▶ [Input records]:
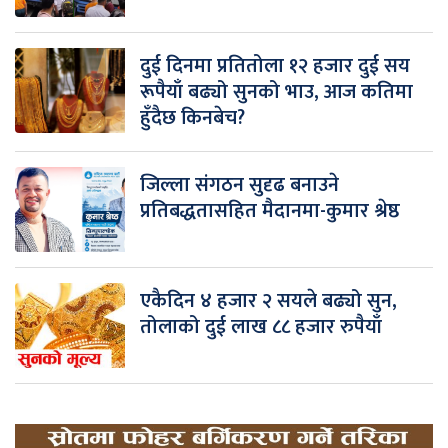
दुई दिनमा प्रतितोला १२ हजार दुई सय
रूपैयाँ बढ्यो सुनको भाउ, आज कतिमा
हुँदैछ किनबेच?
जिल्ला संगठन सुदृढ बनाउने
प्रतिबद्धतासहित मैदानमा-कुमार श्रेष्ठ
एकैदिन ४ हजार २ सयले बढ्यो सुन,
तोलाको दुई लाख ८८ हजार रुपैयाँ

...

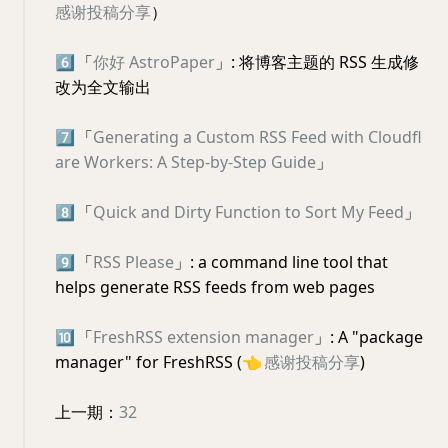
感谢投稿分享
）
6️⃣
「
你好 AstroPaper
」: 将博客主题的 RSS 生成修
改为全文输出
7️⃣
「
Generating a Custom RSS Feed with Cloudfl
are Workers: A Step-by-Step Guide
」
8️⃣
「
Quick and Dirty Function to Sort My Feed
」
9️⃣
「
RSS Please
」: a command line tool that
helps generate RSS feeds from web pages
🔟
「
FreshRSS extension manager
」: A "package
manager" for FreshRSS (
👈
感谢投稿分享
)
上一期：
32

▶ [What the exercise asks]: Retype the entries above exactly, but only from the line containing "प्रतिबद्धतासहित मैदानमा-कुमार श्रेष्ठ" through the line containing "तोलाको दुई लाख ८८ हजार रुपैयाँ", both included.

▶ [Output below]:
प्रतिबद्धतासहित मैदानमा-कुमार श्रेष्ठ
एकैदिन ४ हजार २ सयले बढ्यो सुन,
तोलाको दुई लाख ८८ हजार रुपैयाँ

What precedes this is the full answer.